Der Account 'giratonda' wurde 2004, wahrscheinlich in Italien, eröffnet und ist zwischenzeitlich gesperrt. Das sind Indizien, die darauf abzielen, dass der Betrüger einen fremden Account gekapert und dort seine eigenen Zahlungsdaten für die Transaktionen abgekippt hat. Der tatsächliche italienische Accountinhaber weiß womöglich gar nichts von seinem "Glück". Für solche Sauereien werden gern verwaiste oder eben lange nicht genutzte Accounts verwendet, da fällt dann der Betrug nicht so schnell auf.


----------



## schnell2 (28 Oktober 2016)

Nach Italien ohne Käuferschutz.
Der Verkäufer hatte 100% und 400 Bewertungen.
Er hatte mir sogar geschrieben, dass er das Geld erhalten hat.


----------



## glaubenie (28 Oktober 2016)

Hallo schnell2, schau mal hier: http://www.auktionshilfe.info/threa...ischen-verkäufer-2argentarius-herein-gefalle/
dort versuche ich auch an italienischen Verkäufer ran zu kommen.


----------



## ChristlvonderPost (30 Oktober 2016)

Ich bin auch eine der Geschädigten
EBay ist überhaupt keine Hilfe, im Gegenteil, ich habe das Gefühl mit ihrem Vorgehen unterstützen Sie solche Betrüger noch!
Das einzige was ich bisher tun konnte, außer mich mit und über eBay ärgern, war der Gang zur Polizei. Dort habe ich Anzeige erstattet gegen die Person die eBay als Verkäufer angegeben hatte.
Allerdings war bei den Bankdaten ja noch ein anderer Name.
Ein Konto bei der italienischen Post mit Inhaber zuerst ein arabischer Name und dann der italienischen Name....
War das bei euch auch so?
Was kann man noch tun?
Mich schmerzt das verlorene Geld sehr!

Ach, habe vergessen zu schreiben, dass ich weitere 2,65€ investiert habe, um von meiner Bank die Überweisung aus Italien zurück fordern zu lassen.
Natürlich vergebens.....

Wie können wir uns zusammen tun?

[modedit:  3 Beiträge zusammengetackert]


----------



## Hippo (30 Oktober 2016)

So wie ich das sehe ist die einzige Chance daß Du Anzeige erstattest und die italienische Polizei den Geldempfänger ausfindig macht.
Realistischer ist die Aussicht die Kohle als Lehrgeld abzubuchen weil ich hier mal ganz stark vermute daß da noch sogenannte Finanzagenten dazwischengeschaltet sind die zwar für den Mist den sie angerichtet haben haften aber selber nichts haben.
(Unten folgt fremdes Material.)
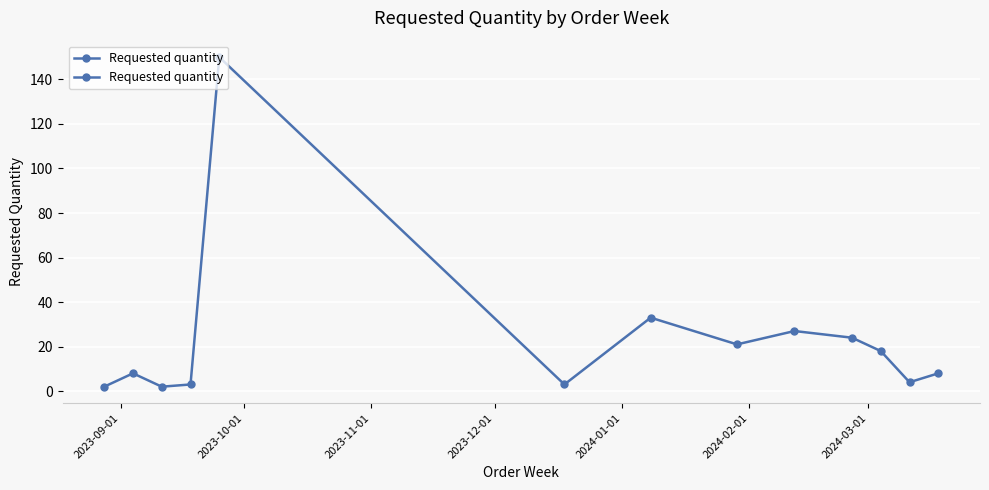

Is this an area chart (filled region under the line)?

No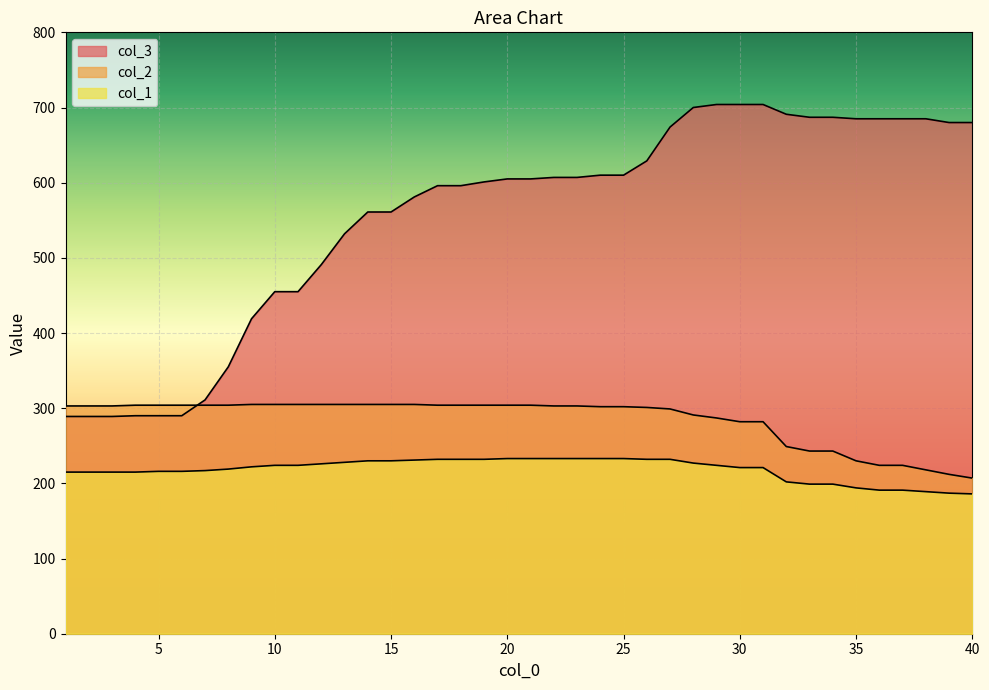

At which label is col_2 closest to 256?

32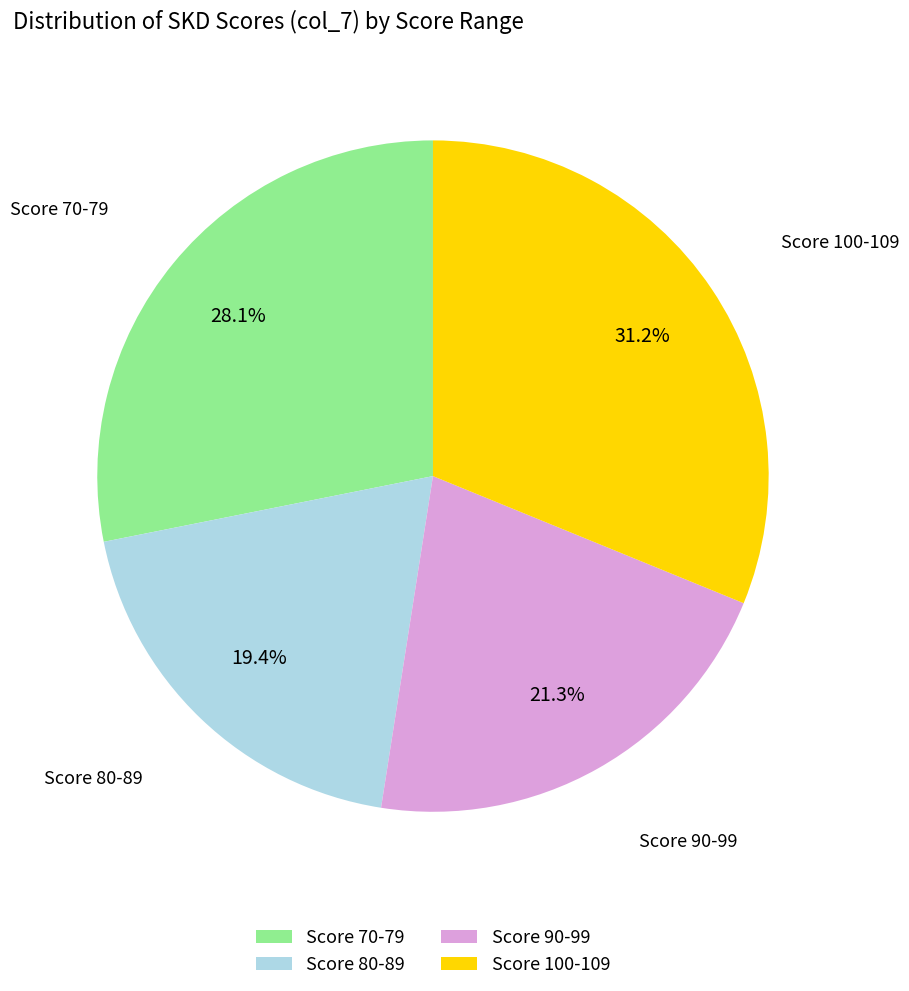

Does Score 70-79 represent more than half of the total?

No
http://www.antispam-ev.de/wiki/Jobangebote_in_e-Mails


----------



## Daniel56 (30 Oktober 2016)

Hallo, ich habe ebenfalls eine Kamera von giratonda gekauft. Die Nikon d7200 habe ich am 10.10.16 auf eBay für 840€ inkl. Versand ersteigert. Zuvor habe ich mich über den Verkäufer(Mario Cobianchi) erkundigt. Ich habe ihn im Internet gesucht und seine auf eBay angegebene Telefonnummer und Adresse mit den Ergebnissen verglichen. Nachdem ich nichts ungewöhnliches feststellen konnte, habe ich den Verkäufer angerufen. Das erste Mal nahm eine Frau mittleren Alters das Gespräch entgegen, das zweite Mal Mario Cobianchi persönlich. Ich sprach ihn nicht näher auf den Verkauf an und entschuldigte mich für den Anruf, was ich jetzt etwas bereue, da wir so wissen könnten, ob es sich beim Betrüger um Mario Cobianchi persönlich handelt oder der Account tatsächlich gehackt wurde. Nach dem Gespräch war ich immer noch misstrauisch und bat den Verkäufer, mir ein Bild seines Passes zu senden. Er sendete mir das Bild, nachdem ich ihm ein Bild meines Passes (wichtige Infos außer meinen Namem habe ich unkenntlich gemacht) gesendet habe. Das Bild machte einen echten Eindruck und es stimmte alles mit den Angaben, die ich im Internet gefunden habe, überein. In den nächsten Tagen wollte ich dem Verkäufer das Geld überweisen. Glücklicherweise hat ein Nutzer auf eBay einen Tag bevor ich auf die Bank gegangen wäre, eine negative Bewertung abgeben. Somit habe ich kein Geld an giratonda verloren. 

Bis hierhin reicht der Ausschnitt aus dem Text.